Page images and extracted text
────────

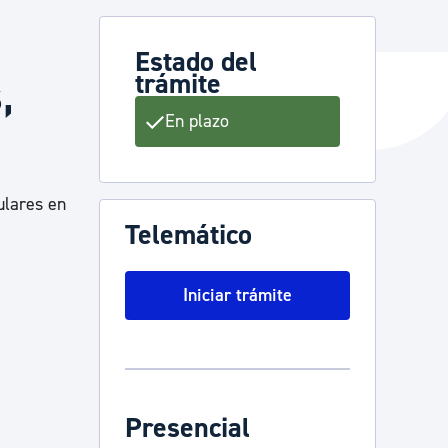
Estado del
trámite
,
y empleo
En plazo
manos y convivencia
ulares en
Telemático
Iniciar trámite
Presencial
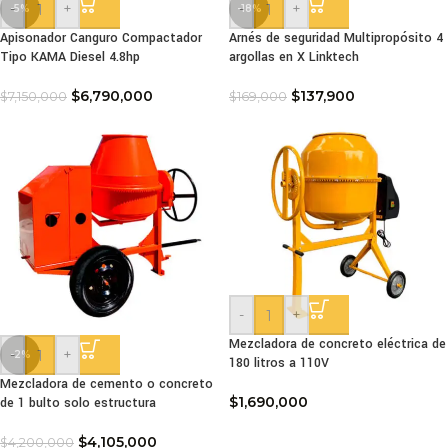
-
+
-
+
-5%
-18%
Apisonador Canguro Compactador
Arnés de seguridad Multipropósito 4
Tipo KAMA Diesel 4.8hp
argollas en X Linktech
$
6,790,000
$
137,900
$
7,150,000
$
169,000
-
+
Mezcladora de concreto eléctrica de
-
+
-2%
180 litros a 110V
Mezcladora de cemento o concreto
$
1,690,000
de 1 bulto solo estructura
$
4,105,000
$
4,200,000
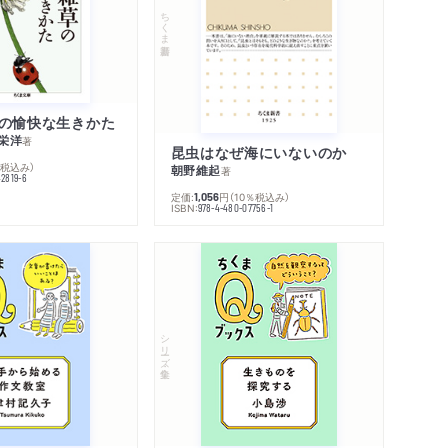
ちくま新書
の愉快な生きかた
栄洋
著
昆虫はなぜ海にいないのか
％税込み）
朝野維起
著
42819-6
定価:
円
（10％税込み）
1,056
ISBN:
978-4-480-07756-1
シリーズ・全集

────────

What you will do: How many lines above contain the word "concreto"? Answer with the number alone.

Exercise response: 2